Inoltre, come dispone chiaramente la norma in esame, la sopraelevazione intanto potrà essere considerata legittima in quanto venga realizzata con gli opportuni adattamenti che ne assicurino la stabilità e la solidità.

In sostanza occorre procedere al necessario contemperamento dell'esercizio della facoltà del vicino di innalzare il muro per edificarvi con l'interesse del comproprietario del muro comune che deve subire il minor aggravio.
Ed è evidente che, nel caso in cui il muro non si presenti idoneo a sostenere la sopraelevazione, la liceità di quest'ultima sarà subordinata alla preventiva esecuzione di quelle opere di rinforzo previste dall'art. 885 C.c. e che siano necessarie per la conservazione della destinazione del muro sottostante.
Ne consegue che la realizzazione dell'innalzamento del muro comune, non idoneo a sopportare il peso della costruzione realizzata dal comproprietario senza la preventiva esecuzione delle opere di rinforzo, è da considerarsi illegittima ai sensi della norma citata (così Cass. Sez. II n. 26784/2014).

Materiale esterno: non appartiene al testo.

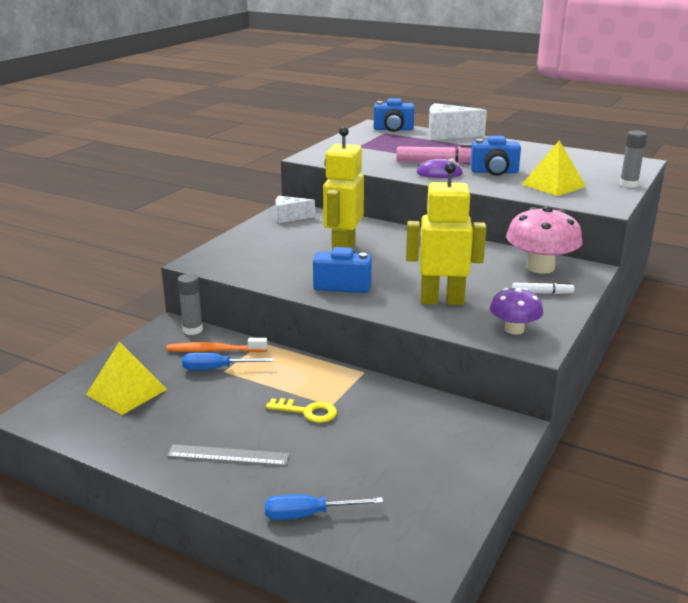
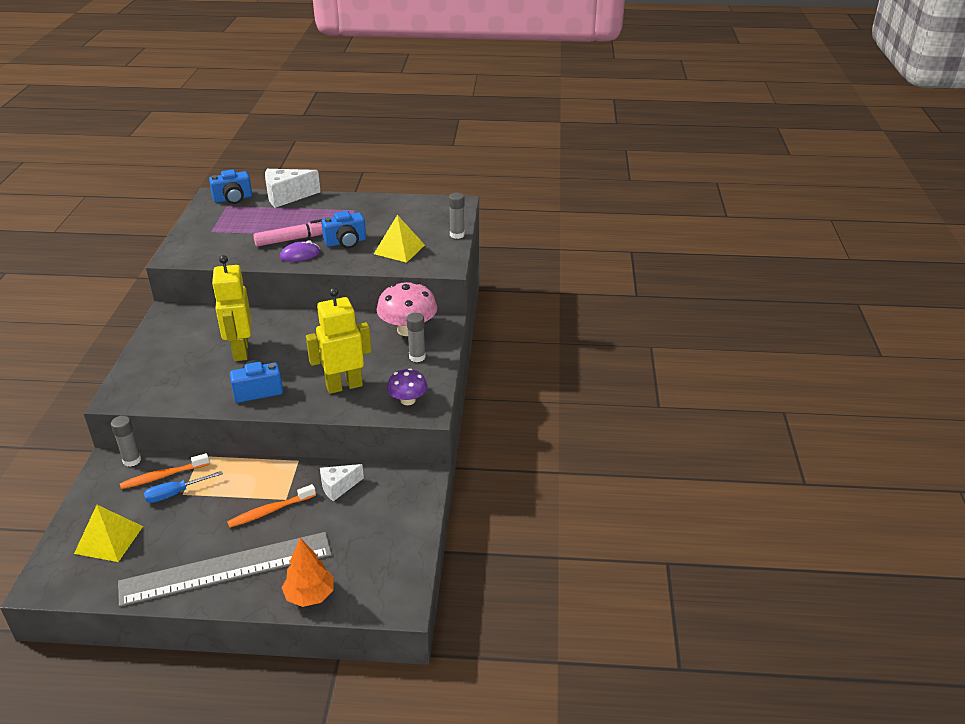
camera: 25 degrees left, 10 degrees up
(228, 455) = (226, 568): grey ruler -> grey ruler, size x2.17
(289, 217) = (173, 322): white cheese -> white cheese (338, 487)
(307, 412) = (270, 511): yellow key -> orange toothbrush
(308, 515) = (310, 595): blue screwdriver -> orange tree
(542, 293) = (417, 357): white marker -> grey glue stick

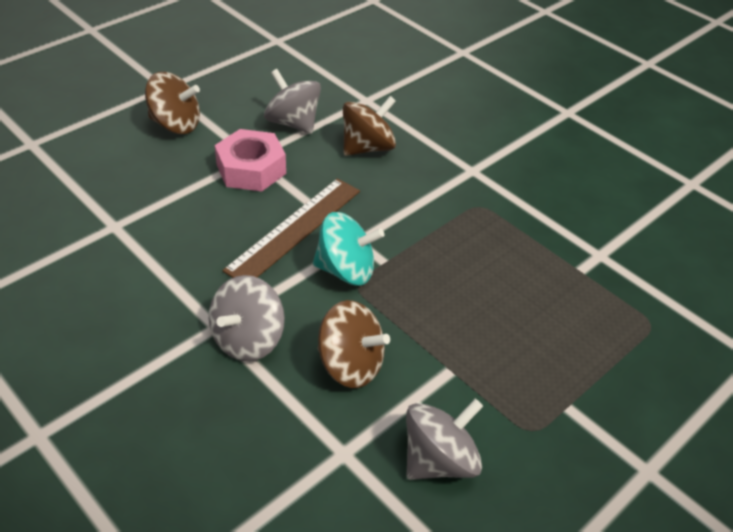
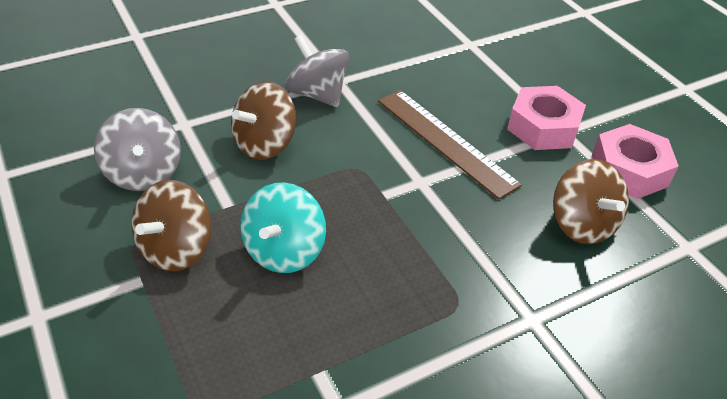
camera: 105 degrees right, 0 degrees up
(176, 124) = (619, 88): brown spinning top -> brown spinning top (176, 249)
(293, 123) = (629, 170): grey spinning top -> pink nut
(346, 270) = (379, 164): turquoise spinning top -> turquoise spinning top (284, 251)

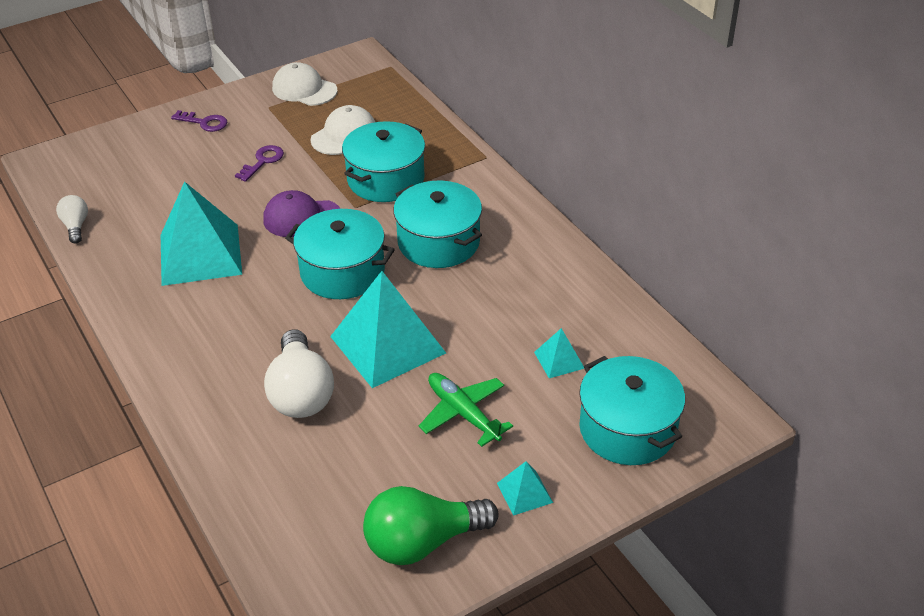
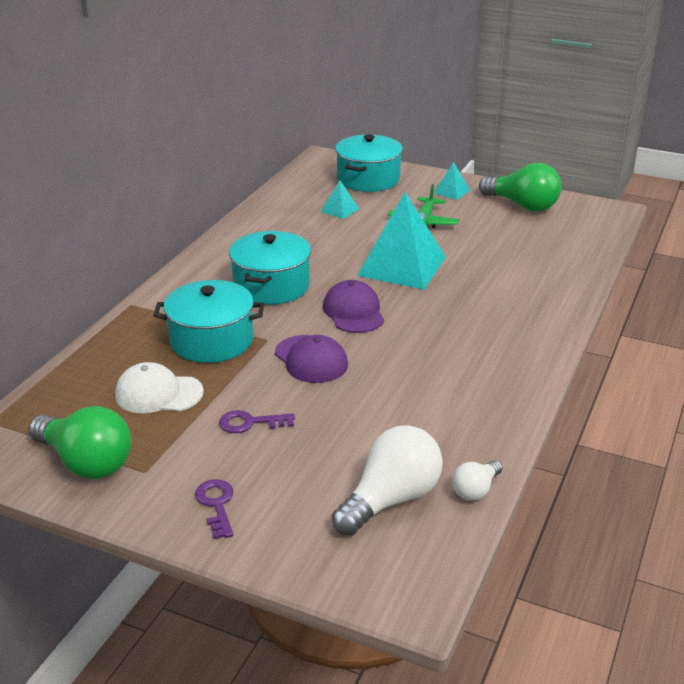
camera: 125 degrees left, 10 degrees down
(200, 254) = (417, 389): turquoise pyramid -> none
(301, 393) = (485, 278): white light bulb -> white light bulb (391, 500)
(304, 89) = (86, 462): white cap -> green light bulb
(342, 272) = (353, 312): turquoise pot -> purple cap

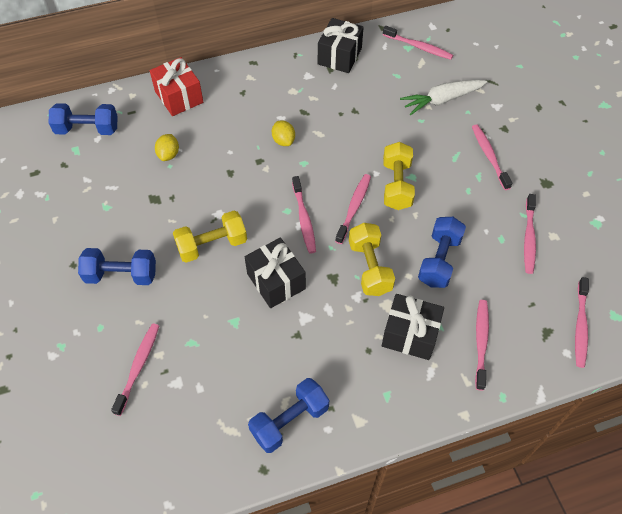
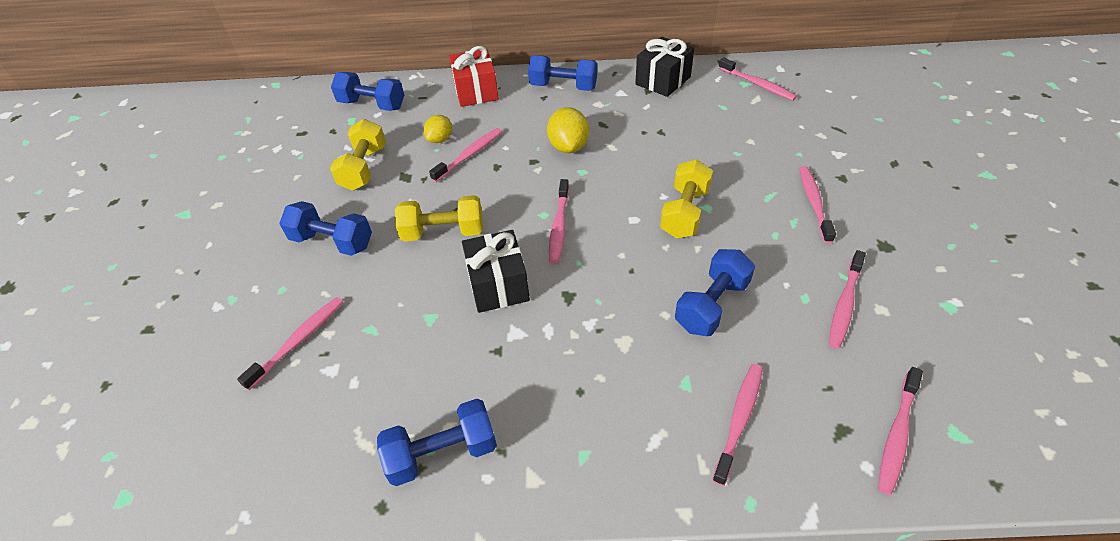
camera: 20 degrees right, 10 degrees down
(256, 78) = (563, 87): none -> blue dumbbell
(283, 140) = (568, 147): yellow lemon -> yellow lemon, size x1.55
(354, 207) = (623, 226): pink toothbrush -> pink toothbrush (469, 155)
(370, 267) = (618, 294): yellow dumbbell -> yellow dumbbell (364, 168)
(410, 334) = (642, 385): black gift -> none
(442, 100) = (770, 137): white carrot -> none

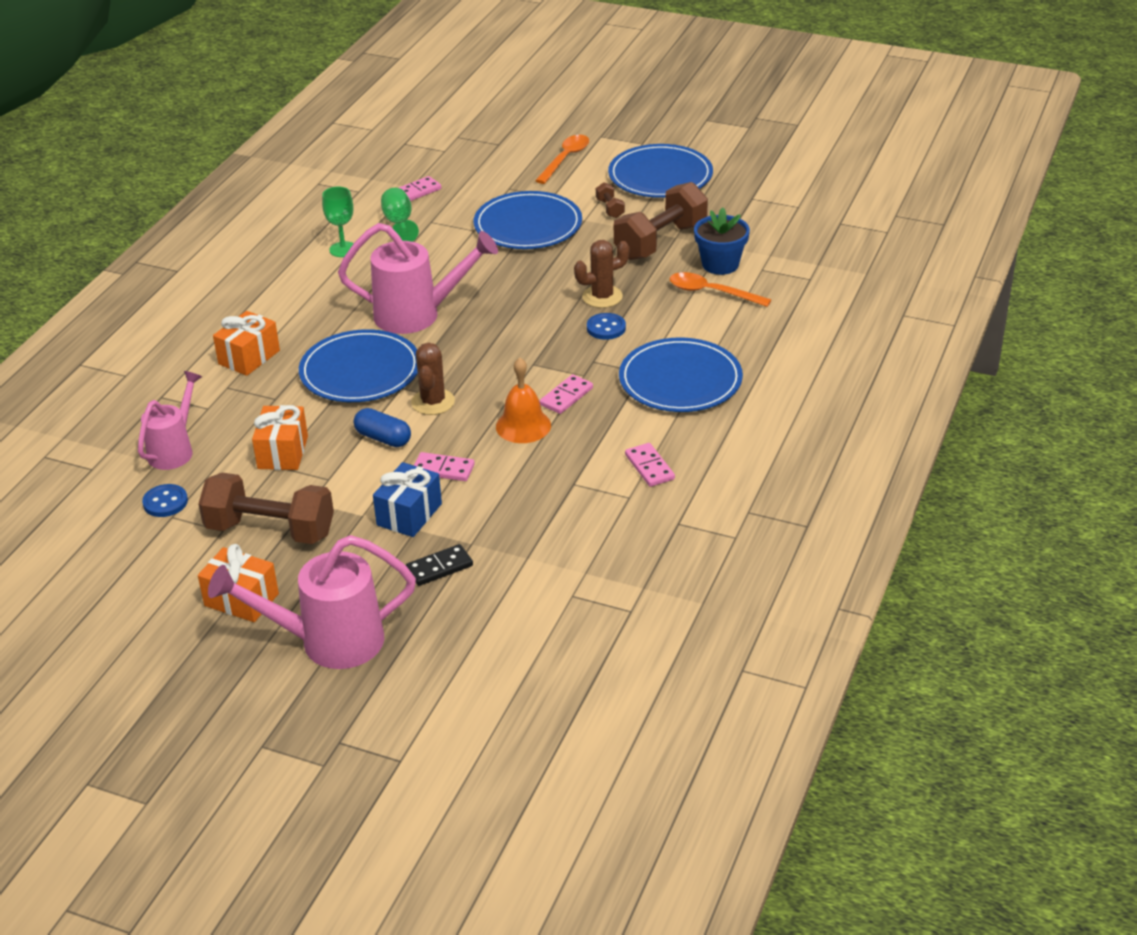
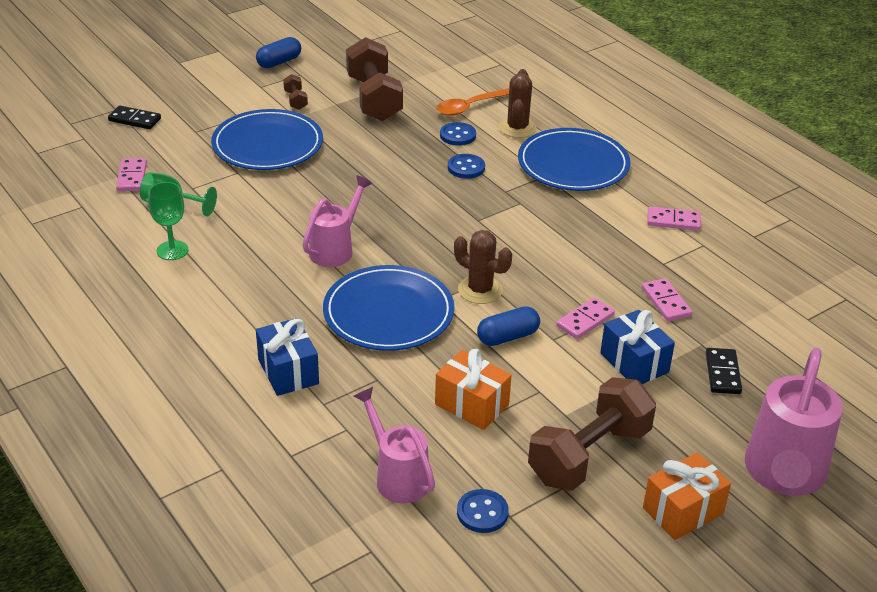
camera: 60 degrees left, 0 degrees up
(249, 357) = (288, 371): orange gift -> blue gift
(417, 315) = (335, 249): pink watering can -> pink watering can, size x0.63
(493, 158) = (134, 120): none -> black domino
(523, 426) = (562, 257): orange bell -> none
(565, 159) = (190, 90): orange spoon -> none
(566, 396) = (542, 222): pink domino -> pink domino (666, 302)
(602, 297) = (420, 152): brown cactus -> brown cactus (517, 128)
(610, 208) = (295, 100): brown dumbbell -> brown dumbbell turned 60 degrees clockwise
(653, 304) = (457, 135): none -> blue button
(660, 176) = (279, 62): blue plate -> blue capsule
(720, 264) = (438, 88): blue flower pot -> none

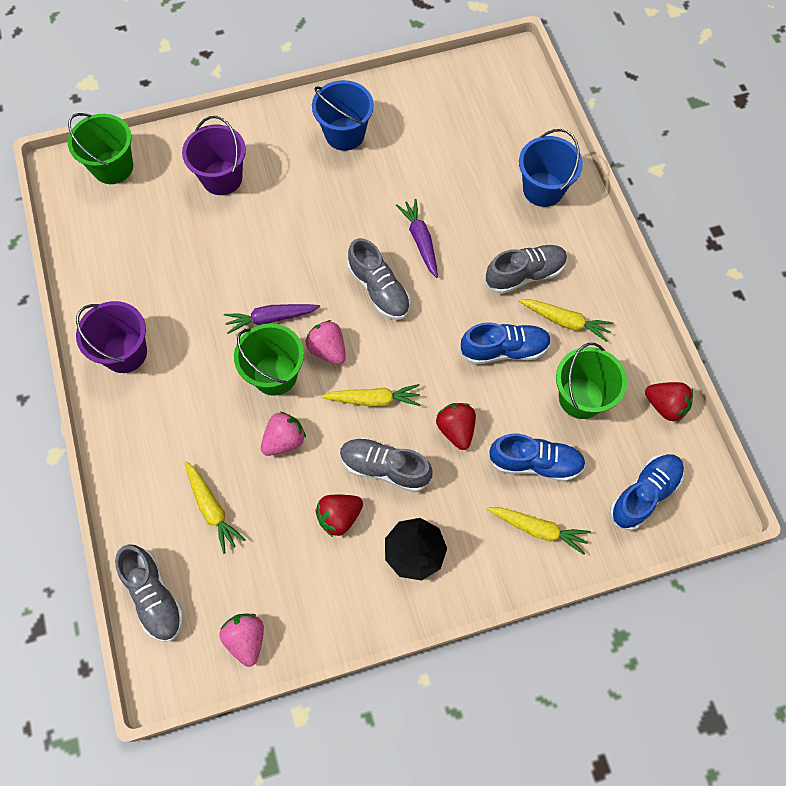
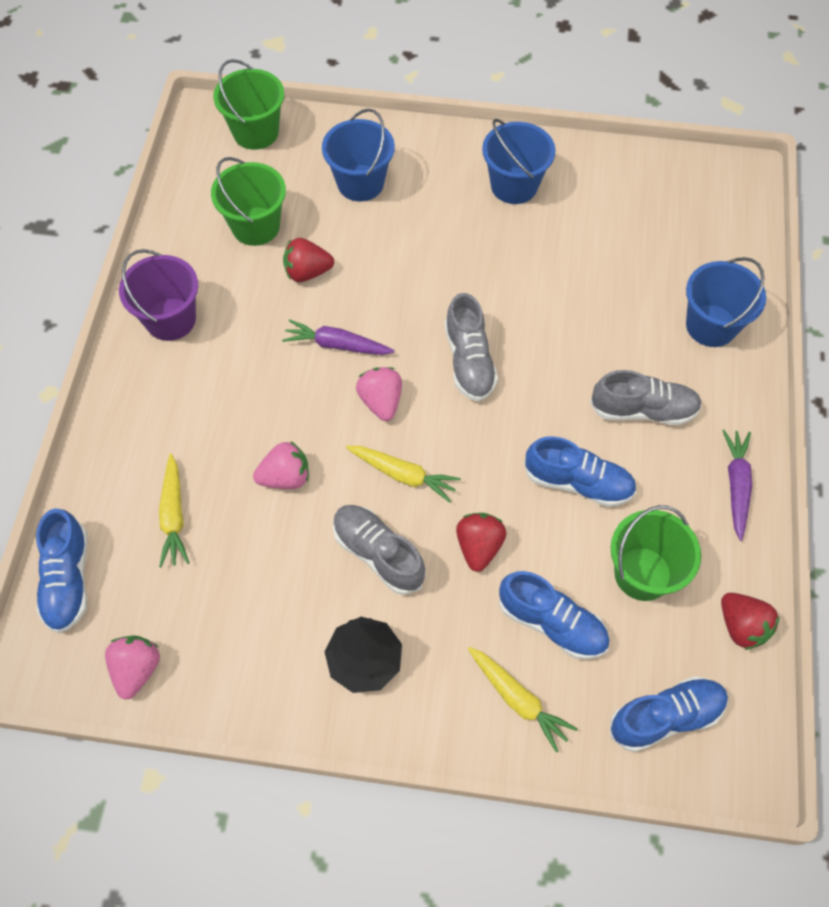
camera: 25 degrees right, 5 degrees down
(154, 596) = (68, 580): grey shoe -> blue shoe
(222, 178) = (360, 183): purple bucket -> blue bucket
(275, 375) = (311, 404): green bucket -> green bucket (256, 226)
(339, 517) = (302, 584): red strawberry -> red strawberry (307, 272)
(420, 241) = (541, 327): purple carrot -> purple carrot (736, 486)
(565, 321) = (665, 480): yellow carrot -> none

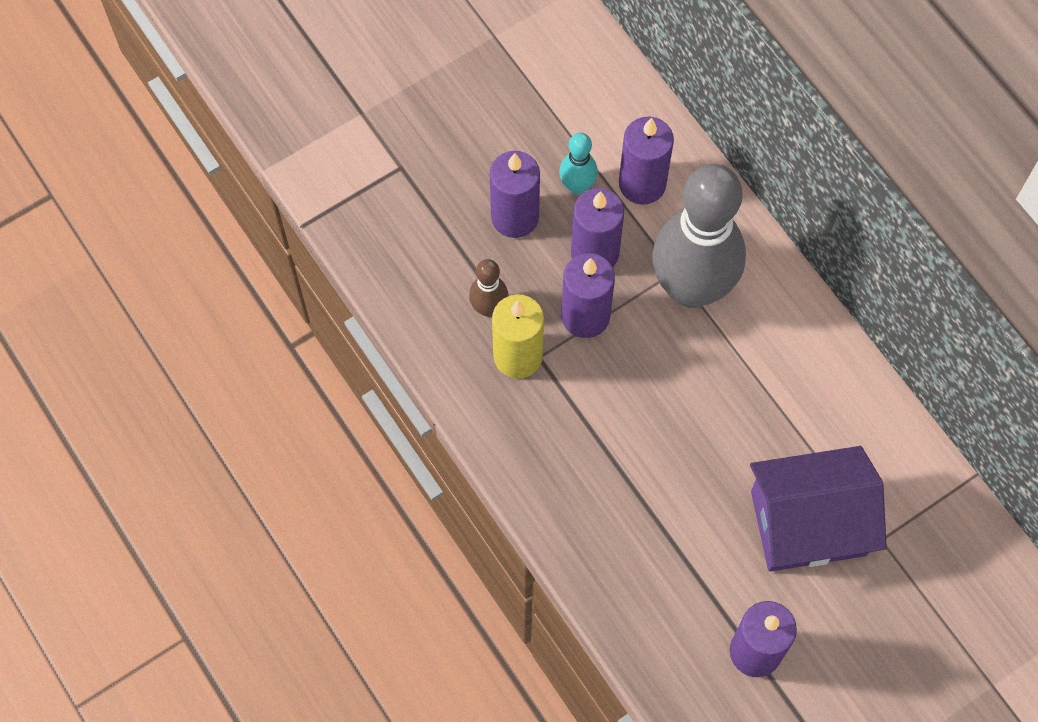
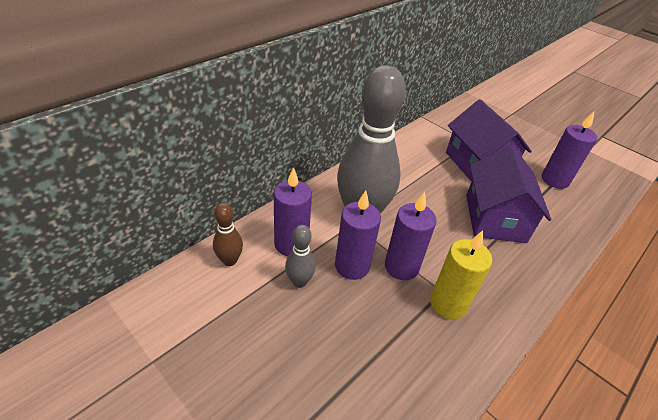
camera: 105 degrees left, 25 degrees down
(489, 308) = (418, 328): brown bowling pin -> brown bowling pin (229, 260)
(515, 217) = (335, 320): purple candle -> none
(577, 186) = (299, 281): turquoise bowling pin -> grey bowling pin
(666, 490) = (495, 218): none -> purple house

Per tutto quanto sopra detto, dunque, e dando per presupposto che il muro sia stato innalzato legittimamente (nel quesito si parla di “fondamenta adeguate”), si avrà che il proprietario del giardino confinante sarà tenuto a provvedere alla manutenzione e conservazione del muro dell’edificio soltanto per la parte originaria corrispondente al muretto alto 40 cm, non avendo tale parte perso la sua destinazione originaria e restando di proprietà comune ex art. 1102 c.c.

Discorso diverso invece va fatto per quanto concerne i lamentati danni da infiltrazione.
Al riguardo si ritiene interessante richiamare una sentenza della Corte di Cassazione Sezione II del 27 luglio 2015 n. 15730, la quale nel decidere su un caso analogo (la vicenda in quel caso nasceva dalle lamentele di un confinante che aveva subito delle infiltrazioni al proprio corpo di fabbrica provenienti dal giardino del condominio vicino), richiama l'art. 2051 del codice civile, che disciplina la responsabilità delle cose in custodia, sancendo la responsabilità del possessore del giardino individuato come fonte delle infiltrazioni.
Occorrerà dunque preliminarmente accertare quale sia la fonte dei danni lamentati, e ciò al fine di stabilire se tali danni derivino effettivamente dal giardino (ad esempio da un difettoso sistema di irrigazione), da un difetto di realizzazione costruttiva del muro dell’edificio (ad esempio da una mancata esecuzione delle necessarie opere di impermeabilizzazione), ovvero da una inadeguata manutenzione del muro (ricordandosi che, in virtù di quanto detto sopra, la manutenzione del muro per l’altezza di 40 cm dal suolo spetterà ad entrambi i comproprietari perché pur sempre muro comune).
Eseguito questo indispensabile accertamento (per il quale si suggerisce di farsi coadiuvare da un tecnico di comune fiducia), occorre tenere pur sempre presente che la responsabilità per i danni da cose in custodia, disciplinata dal sopra richiamato art. 2051 c.c. ha carattere oggettivo, e dunque mentre al danneggiato basterà dimostrare il danno subito e il rapporto di causalità con il bene in custodia, il proprietario della cosa (ossia del giardino) potrà evitare la responsabilità solo dimostrando il caso fortuito.